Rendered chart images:
[Start of Attachment]

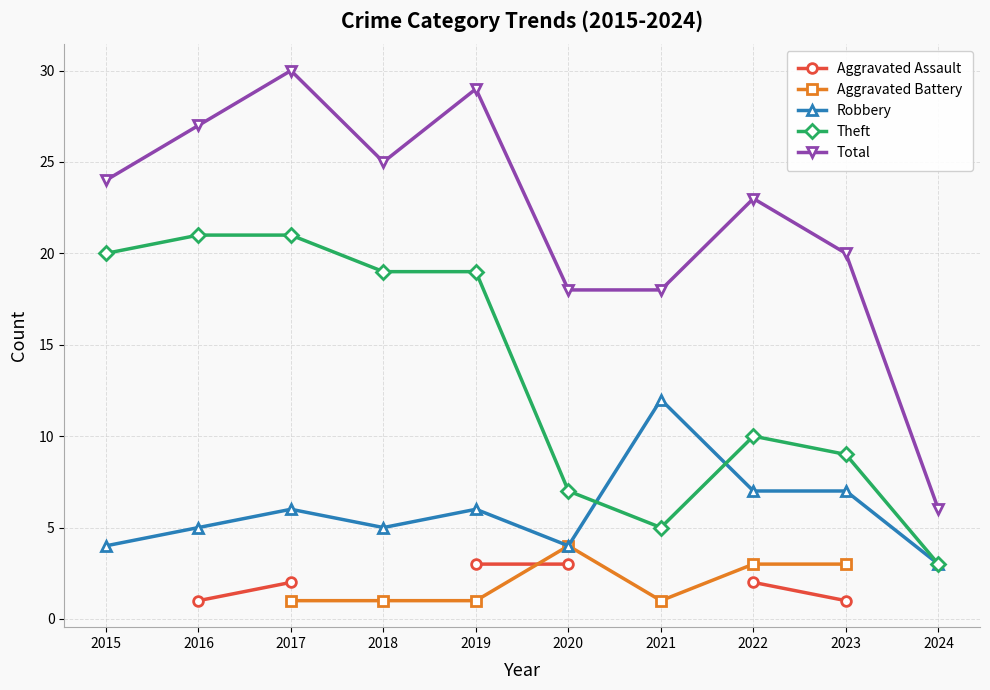

Does the chart display data point markers on the line(s)?

Yes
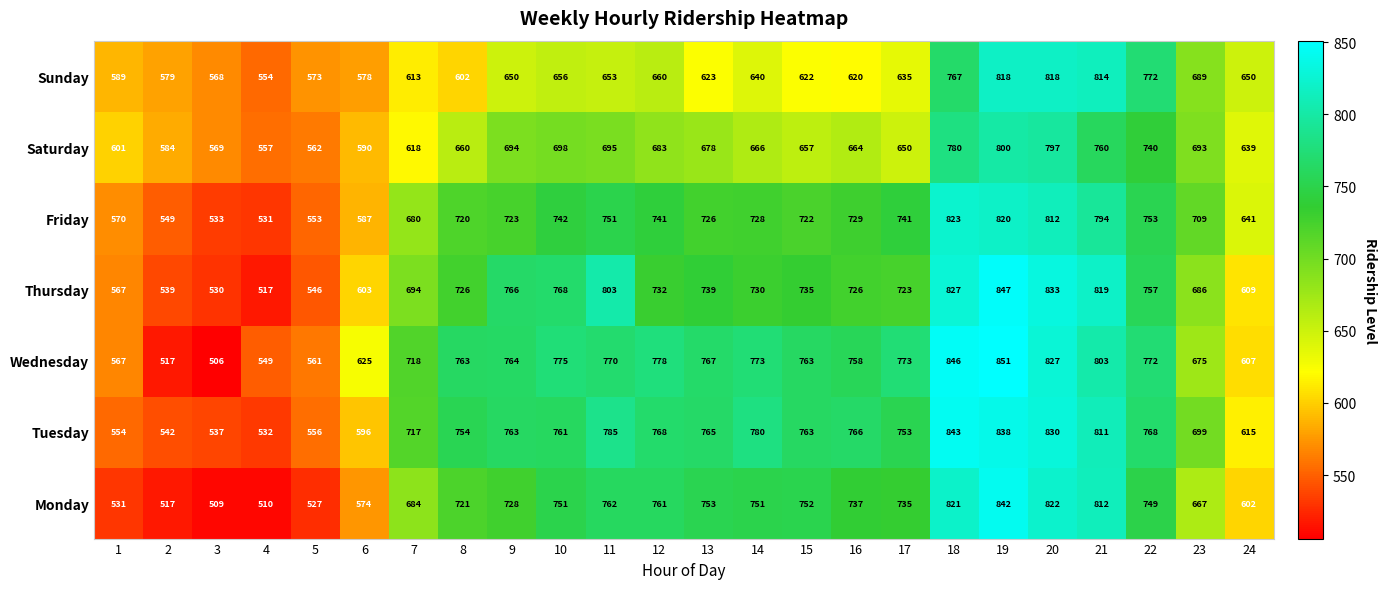

The value of Sunday at 4 is 177. True or false?

False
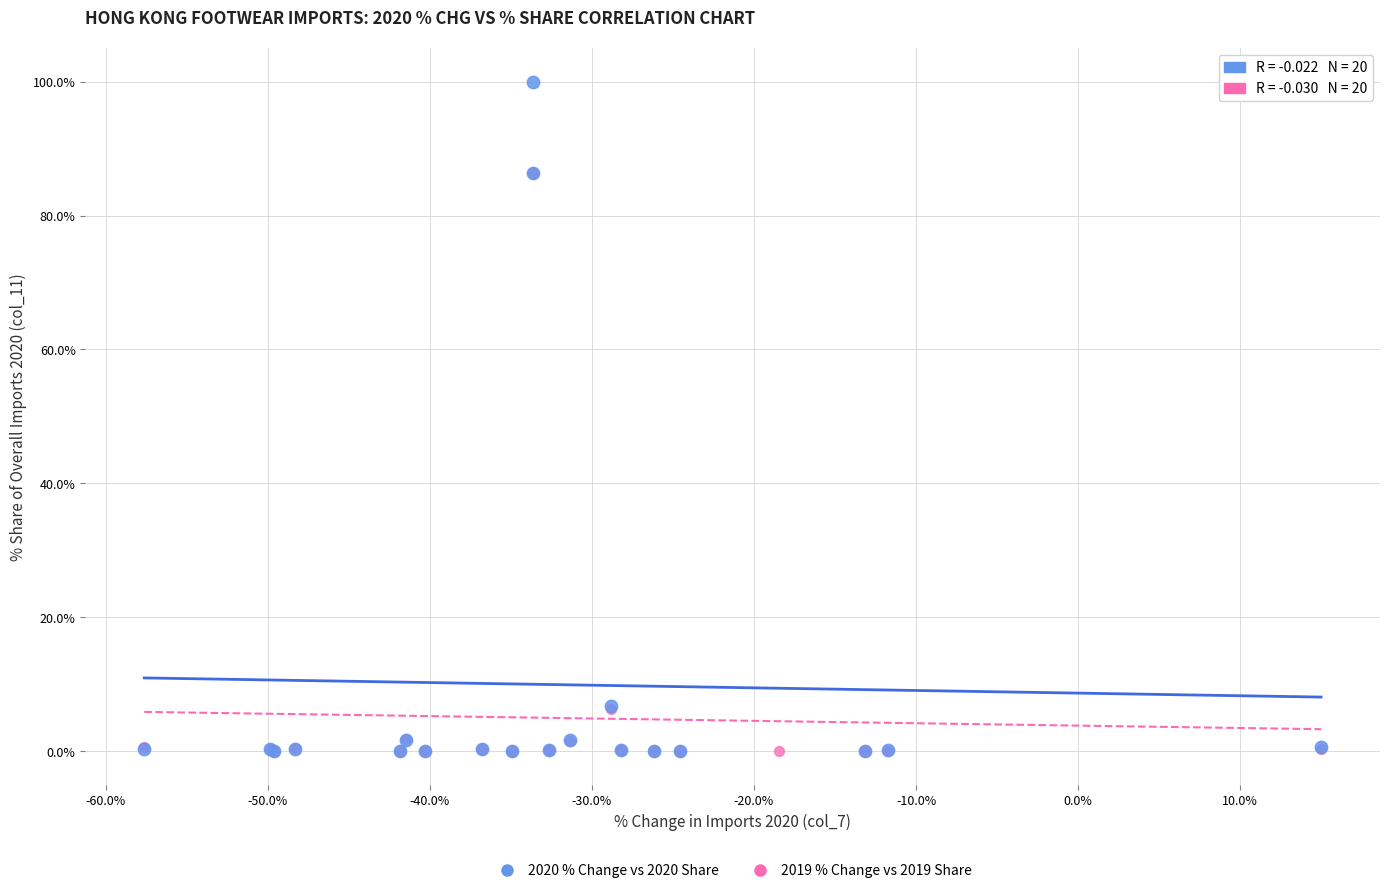

Which series contains the highest Y value?

2020 % Change vs 2020 Share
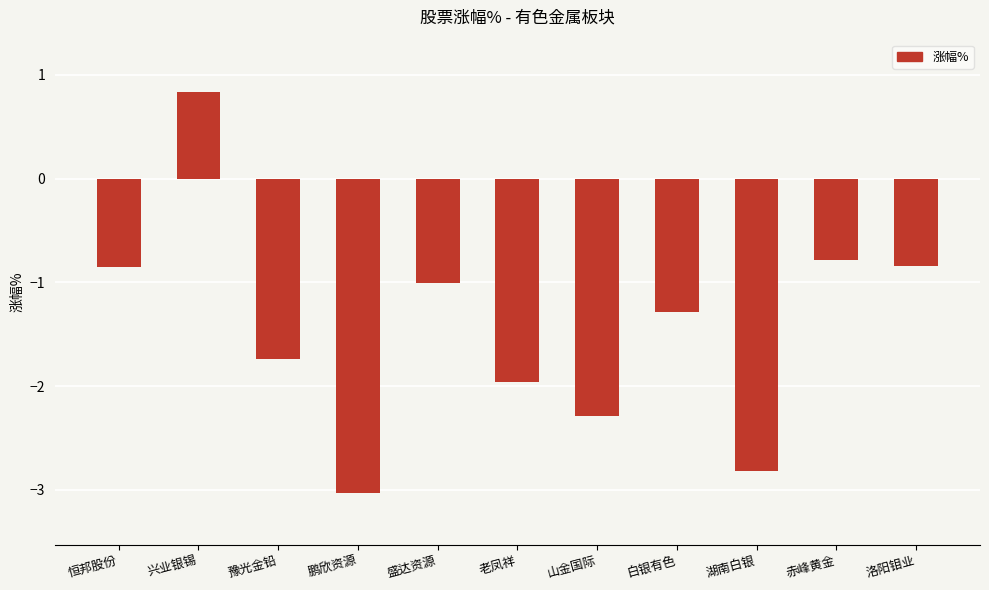

What is the change in value from 盛达资源 to 山金国际?

-1.3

[End of Attachment]

◆ **TASK INSTRUCTIONS**:
Turn the lines of the material above into a numbered list, skipping the blank lines and omitting the pictures.

◆ **OUTPUT**:
1. Does the chart display data point markers on the line(s)?
2. Yes
3. The value of Sunday at 4 is 177. True or false?
4. False
5. Which series contains the highest Y value?
6. 2020 % Change vs 2020 Share
7. What is the change in value from 盛达资源 to 山金国际?
8. -1.3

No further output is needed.